(What you will do): Reproduce verbatim the lines in the items below, starting with the line containing "effective provenance techniques" and ending with the line containing "shuttering the classifier", both included.

(Dataset extract):

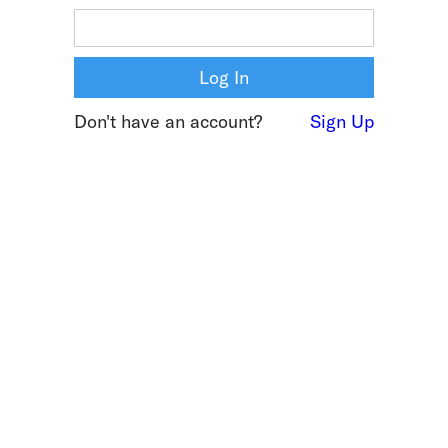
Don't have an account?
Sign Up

...

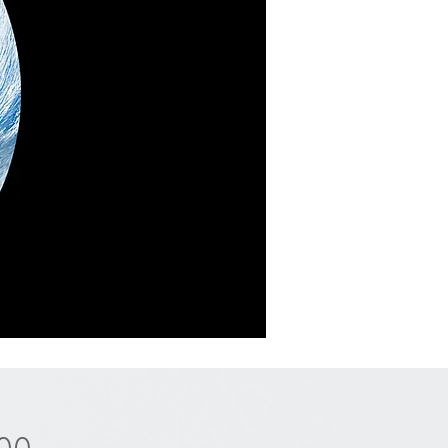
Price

* * *

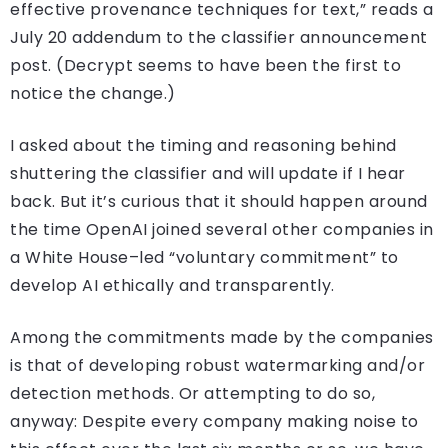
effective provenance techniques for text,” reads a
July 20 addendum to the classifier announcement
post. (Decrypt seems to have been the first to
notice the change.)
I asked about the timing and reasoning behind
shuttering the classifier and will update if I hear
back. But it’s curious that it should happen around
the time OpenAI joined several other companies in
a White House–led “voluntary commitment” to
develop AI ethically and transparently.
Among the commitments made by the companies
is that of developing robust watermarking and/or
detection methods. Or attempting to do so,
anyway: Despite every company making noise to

(The answer):
effective provenance techniques for text,” reads a
July 20 addendum to the classifier announcement
post. (Decrypt seems to have been the first to
notice the change.)
I asked about the timing and reasoning behind
shuttering the classifier and will update if I hear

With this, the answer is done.